I first saw a drawing by Lebbius Woods while I was working
on my thesis project at the School of Architecture, University of Minnesota in
1974. It was (in my dusty memory) a simple
perspective drawing of an interior, but it was startling in several ways;
first, it was a perspective (unusual in those isometric days), second, it used
bright harmonious colors (in a time of white and wood), and finally, it was
fantastic rather than functional. It was
a unique vision in my constricted world, and it influenced my thesis project
immediately.
When I worked as an architect in NYC, Lebbius did renderings
on a number of projects I worked on. I
tried (and failed) to copy his style, which was always inimitable, but the
sheer challenge exhilarating. Later I
found that Lebbius’s rendering work was nothing more than the cash cow which he
used to fund his architectural explorations.
And his explorations would be the basis for his fame.
Unfortunately, Lebbius Woods died October 30. Although I had a couple of conversations with
him over the years, I can’t say that we were friends. Yet, he was one of the frames which directed
the path of my life, and I mourn the loss of one of the few geniuses I
knew. So, Lebbius is gone, but, as I
quipped to a friend, “he left his drawings.”
Above is Lebbius’s take on the Times Square Tower
Competition. You can compare it to my submission at the end of the last blog post on “conceptual sketches”. I like to think that we were heading in the
same direction, but in any case it is interesting to compare and contrast.
Although He was already making a name in the early ‘70’s, I
have no drawings earlier than the 3 following from 1979. They show his love for developing patterns
and textures on flat surfaces, as well as an architectonic “homage” to van
Doesburg, Rudolph and Eisenman.
In 1982 he published AEON
the Architecture of Time. The rendering
technique is the same as his commercial rendering (color pencil), but the
effect is brooding and mysterious. He was
still working on ideas that hearken back to familiar forms such as 1930’s
skyscrapers, and his view through the branches looking toward a set of industrial
silos is almost picturesque. And yet,
the mood is dark in both cases.
Lebbius was drifting toward conceptual illustration, as
exemplified by this Sci-Fi book cover from 1983. Eventually he did work in Hollywood, which
was natural given his brilliant imagination.
Not long after, he was pushing his imagination into more
alien territory. Origins, from 1985 fused a rough ink technique with architectural
forms which are hard to categorize. But
the genius of his hand makes even the most curious features seem solid and
real. The closest “sources” I can think
of for these forms are the concrete masses of Louis Kahn, and the industrial
photographs of Bernd and Hilla Becher.
The following image, also from Origins, shows Lebbius starting to merge conceptual diagrams and
abstract doodles with his realistic renderings.
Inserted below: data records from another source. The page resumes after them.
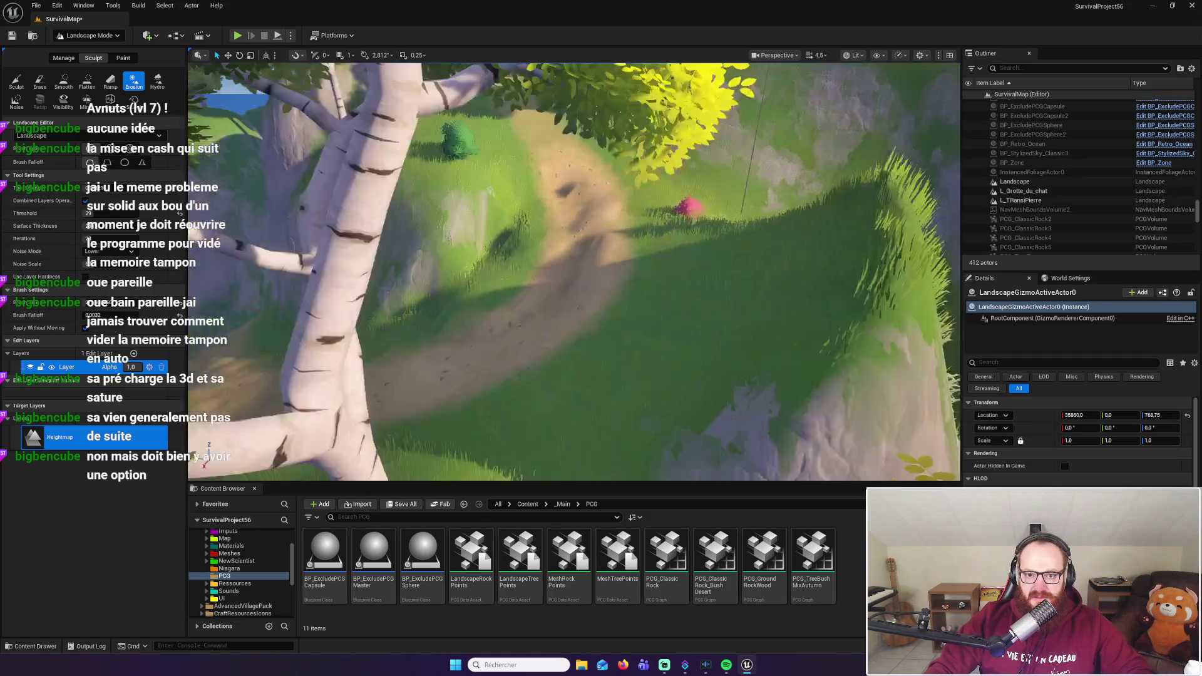
{"action": "scroll", "coordinate": [675, 181], "scroll_direction": "up", "scroll_amount": 5}
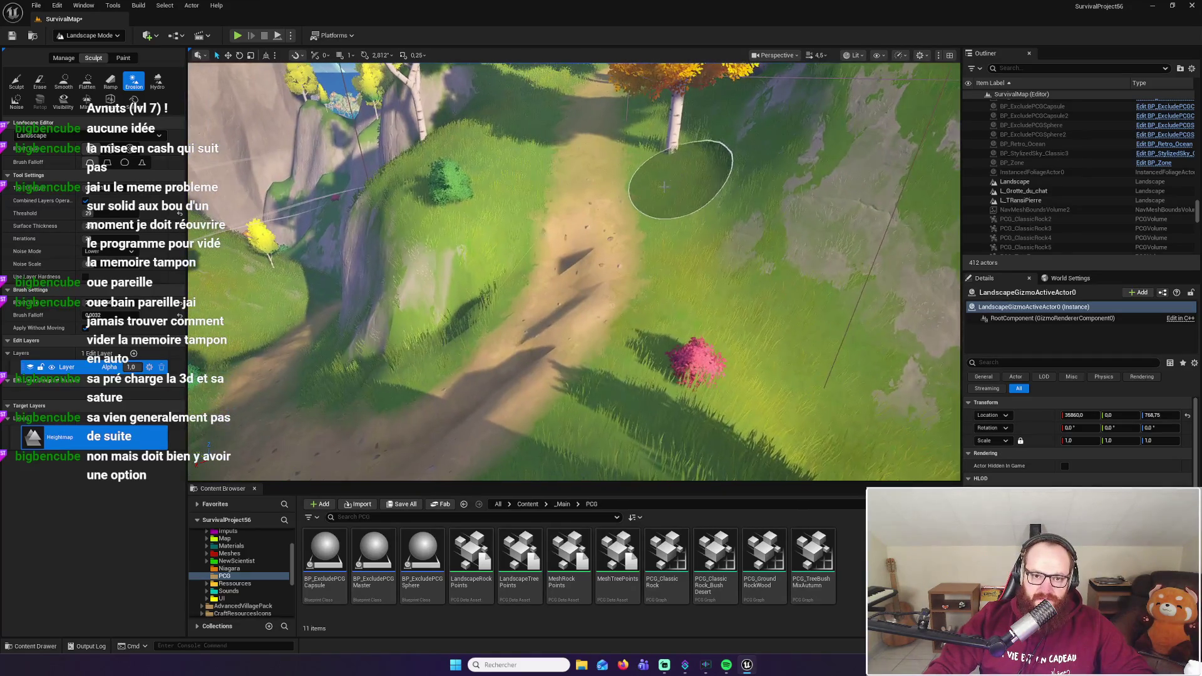
{"action": "mouse_move", "coordinate": [455, 344]}
{"action": "left_mouse_down"}
{"action": "mouse_move", "coordinate": [566, 260]}
{"action": "mouse_move", "coordinate": [464, 355]}
{"action": "mouse_move", "coordinate": [347, 395]}
{"action": "mouse_move", "coordinate": [301, 374]}
{"action": "mouse_move", "coordinate": [418, 381]}
{"action": "mouse_move", "coordinate": [537, 263]}
{"action": "mouse_move", "coordinate": [558, 141]}
{"action": "mouse_move", "coordinate": [596, 183]}
{"action": "mouse_move", "coordinate": [611, 239]}
{"action": "mouse_move", "coordinate": [589, 308]}
{"action": "mouse_move", "coordinate": [456, 414]}
{"action": "mouse_move", "coordinate": [360, 437]}
{"action": "mouse_move", "coordinate": [298, 431]}
{"action": "left_mouse_up"}
{"action": "left_click", "coordinate": [63, 80]}
Smooth the rough hillside left of the dirt path, then orbit to inspect it from above
{"action": "mouse_move", "coordinate": [539, 326]}
{"action": "left_mouse_down"}
{"action": "mouse_move", "coordinate": [501, 269]}
{"action": "mouse_move", "coordinate": [287, 460]}
{"action": "left_mouse_up"}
It is a montage board presentation technique that I love, but with an
extra creative twist or three. The
combination of abstract snapshots, obfuscating notation, and solid reality
creates a tension that he would exploit more and more in his exploratory career.
The rendering work is so solidly realistic that it is useful
to have examples of preliminary sketches.
The following two images are rough underlays of final drawings, and show
his ability to think in perspective terms while working out details.
Below is an example from The
New City which highlights the contrast of strange architecture and
beautifully believable rendering. The
nearly monochromatic color scheme is typical of his way of enforcing unity on
the unfamiliar.
This image from Anarchitecture
– Architecture as a Political Act, shows Lebbius’s sure eye for a simple
palette that harmonizes while challenging the conventional.
Another image from Anarchitecture
shows a fascination with destruction and decay; handled, as always, in the
most elegant way.
A final image from Anarchitecture,
below, is a tour-de-force of controlled chaos. The date is 1992, and the mood is a precursor
to many computer games which came out in the ‘90s. Again, the juxtaposition of near chaotic
abstraction, and strange realism is pure Lebbius.
By the mid ‘90s Lebbius was engrossed in the forms of
disaster and destruction, whether natural or manmade. His book Radical
Reconstruction (1997) moved solidly into the political; at least as far as
fantastic architecture can go along with politics. Below are designs based on structural failure
during earthquakes and floods, respectively.
He also riffed on the war time destruction of Sarajevo, and the economic
decay of Havana. The human figures on
the second image are a rare occurrence.
As with all our great historic artists, Lebbius Woods is
dead, but is not gone. His ideas and
drawings survive to inspire, instruct and challenge.